Why Chuck D refused to blame Travis Scott for the Astroworld disaster
The 2021 Astroworld Festival, fronted by Travis Scott, ended in disaster, with a catastrophic crowd crush leaving ten people dead and many more injured. It was an appalling tragedy, and a lot of blame went around.
Scott himself took a lot of criticism for his part in events, but one person who refused to lay the blame squarely at his door was Chuck D. He stepped back to take in the wider context surrounding the disaster, and, in doing so, he concluded that Scott was just part of a wider machine that was truly responsible. The problem went much deeper than just this one performer.
As much media coverage took a negative view on Scott in the aftermath of the crush, the outspoken Public Enemy leader wrote an open letter in his defense. In it, he explained why he refused to pin responsibility for the disaster on Scott, while also pointing towards those he did blame.
“Travis Scott is a performer, not a concert promoter,” Chuck noted in his letter. “He doesn’t build stages or coordinate logistics, he’s not an expert in crowd control or security or emergency medical services.”
What Scott did do, however, was “trust Live Nation and all the other concert promoters who are supposed to do all of this.” Responsibility, therefore, lay with such enterprises, the biggest of which were, almost counterintuitively, financially doing well around this period, despite the COVID-19 lockdowns of the year previous. Stocks of Live Nation, for instance, hit all-time highs in 2021.
“I’m tired of these corporations shucking their most crucial responsibility,” Chuck wrote. “I’m not buying the Young Black Man did it. He’s being blamed for a crime while the old white men running the corps that Travis and his fans trusted with their lives stay quiet in the shadows, counting their money and watching their stock prices go up and up.”

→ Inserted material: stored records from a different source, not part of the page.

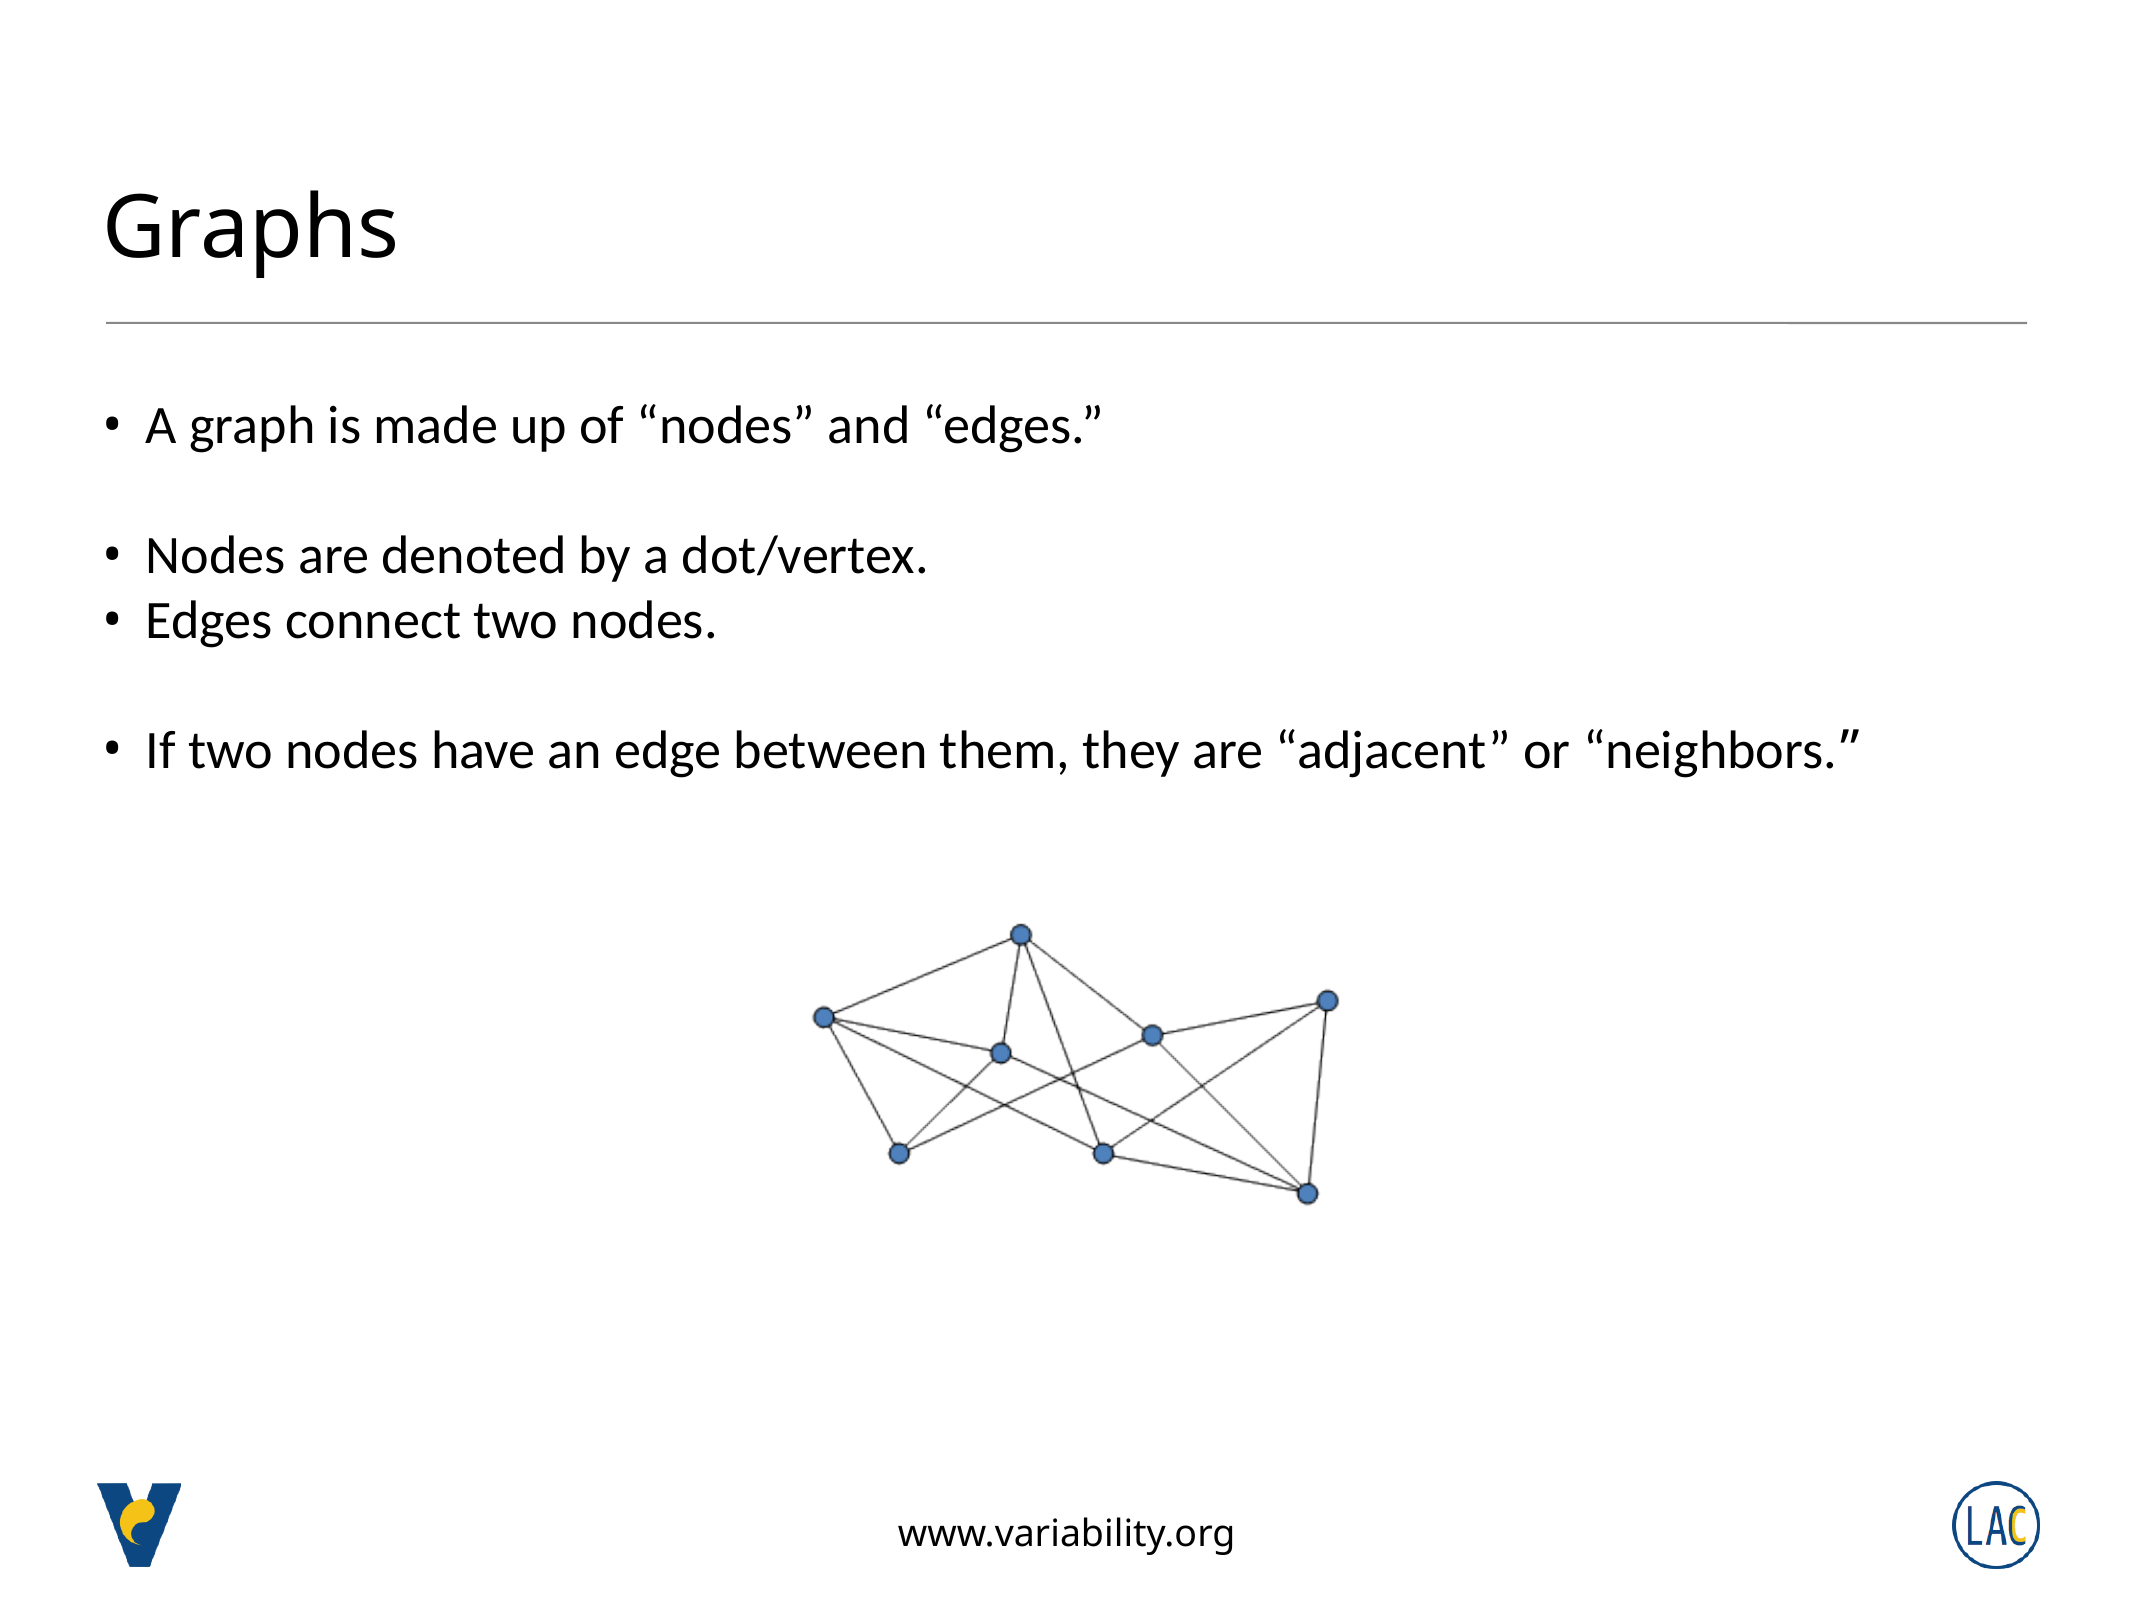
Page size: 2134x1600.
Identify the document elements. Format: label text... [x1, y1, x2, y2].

list A graph is made up of “nodes” and “edges.” Nodes are denoted by a dot/vertex. Edges connect two nodes. If two nodes have an edge between them, they are “adjacent” or “neighbors.” [93, 381, 2040, 1459]
picture [97, 1483, 181, 1567]
picture [1952, 1481, 2040, 1569]
picture [778, 874, 1376, 1265]
title Graphs [93, 54, 2040, 284]
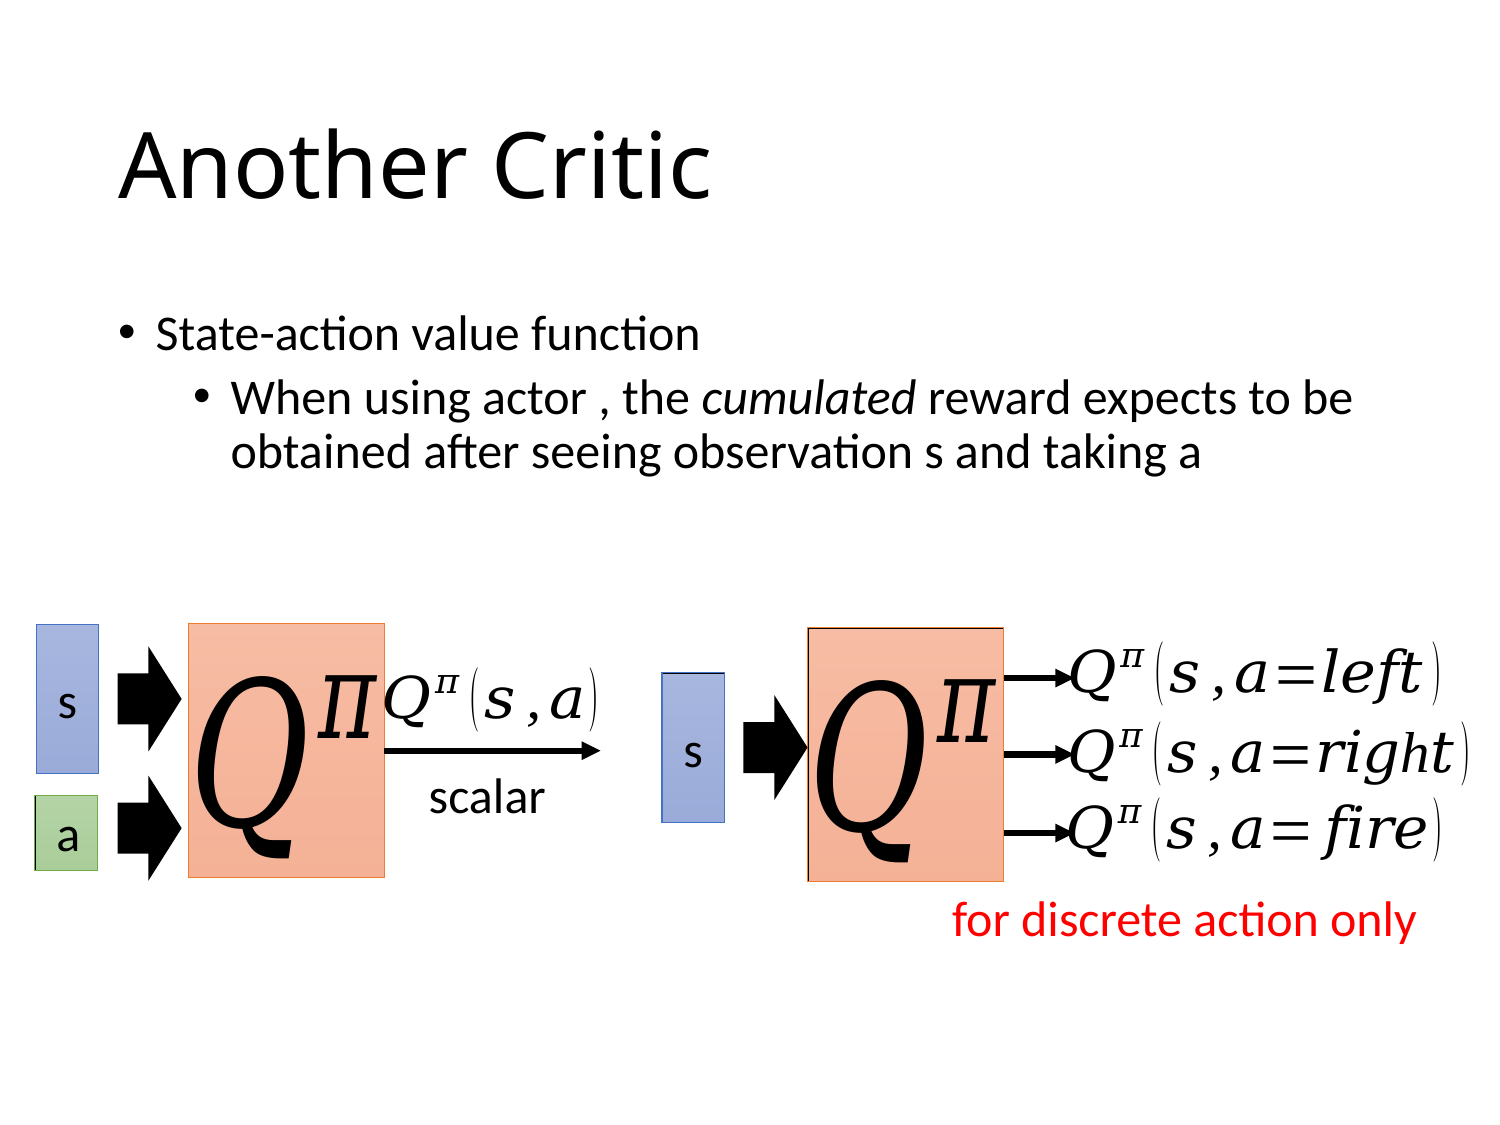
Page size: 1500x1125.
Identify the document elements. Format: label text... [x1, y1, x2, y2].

text_box for discrete action only [937, 879, 1473, 954]
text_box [661, 672, 807, 823]
text_box [117, 646, 182, 752]
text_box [34, 794, 98, 871]
text_box scalar [414, 756, 575, 832]
title Another Critic [103, 59, 1397, 278]
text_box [36, 624, 99, 774]
text_box [117, 775, 182, 881]
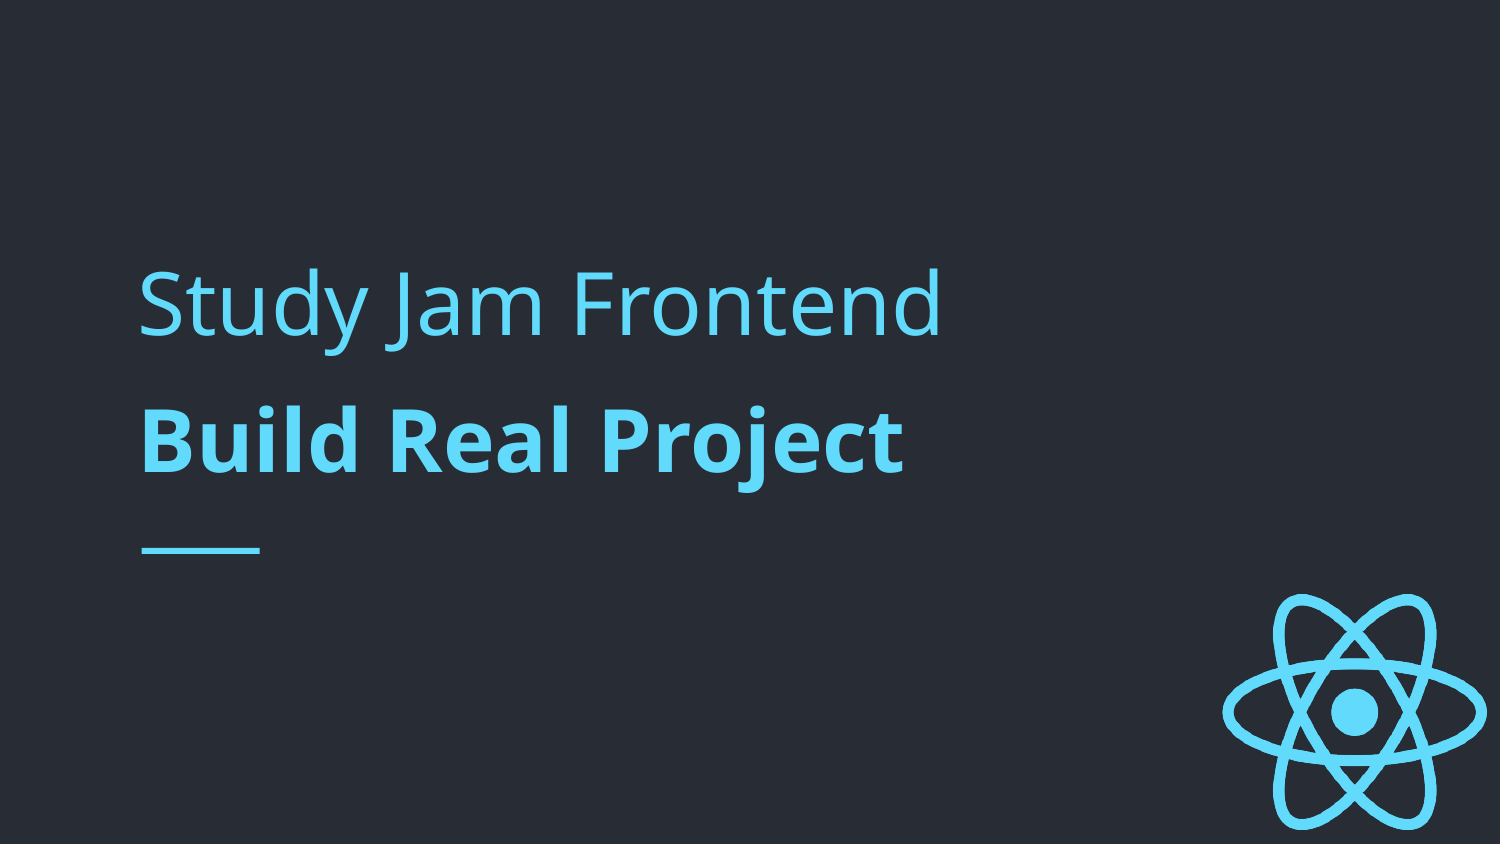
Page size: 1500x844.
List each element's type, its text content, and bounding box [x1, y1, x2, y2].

picture [1218, 594, 1490, 830]
text_box [141, 547, 260, 554]
title Study Jam Frontend Build Real Project [122, 199, 1131, 523]
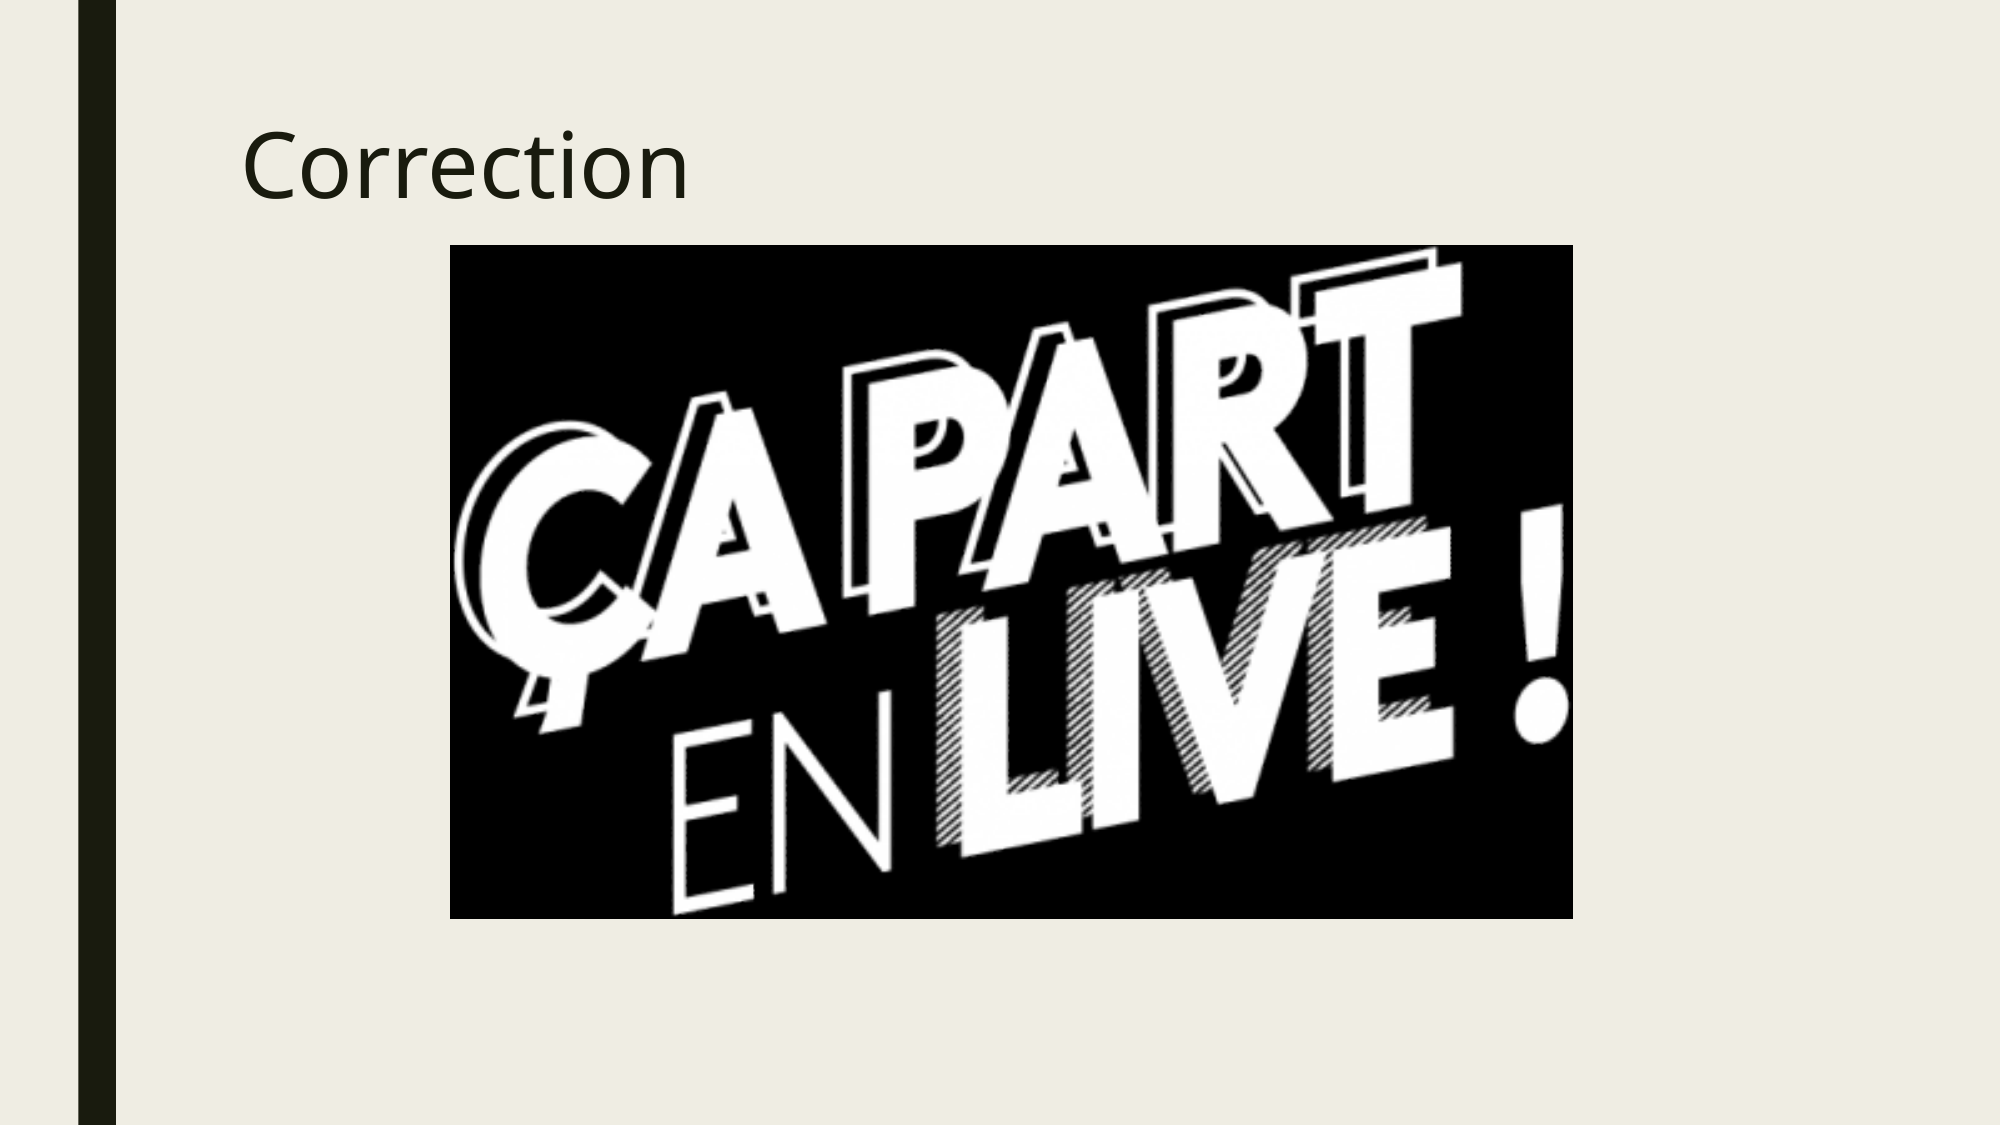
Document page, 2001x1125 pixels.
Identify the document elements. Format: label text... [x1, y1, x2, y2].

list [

Chuck wasn’t necessarily suggesting that Scott, as a performer on stage at the time of the crush, was entirely free of blame, especially in light of the fact his shows had a track record of violence and disruption. But, again, the promoters were implicated in this, as Chuck believed they should have done their due diligence.
“If his act had a history of that behaviour why promote him to bigger venues?” Chuck asked in the letter. “Why partner with him in the first place?”
Large-scale, corporate promoters, from Chuck’s perspective, were the most powerful players in this story, and it was they who should front up and accept responsibility for the failures that occurred during the crush. It was down to them “to do the right thing. To step up and step out of the shadows to fix these situations and save lives. To stop letting one Young Black Man take the blame, the hate, the fall.”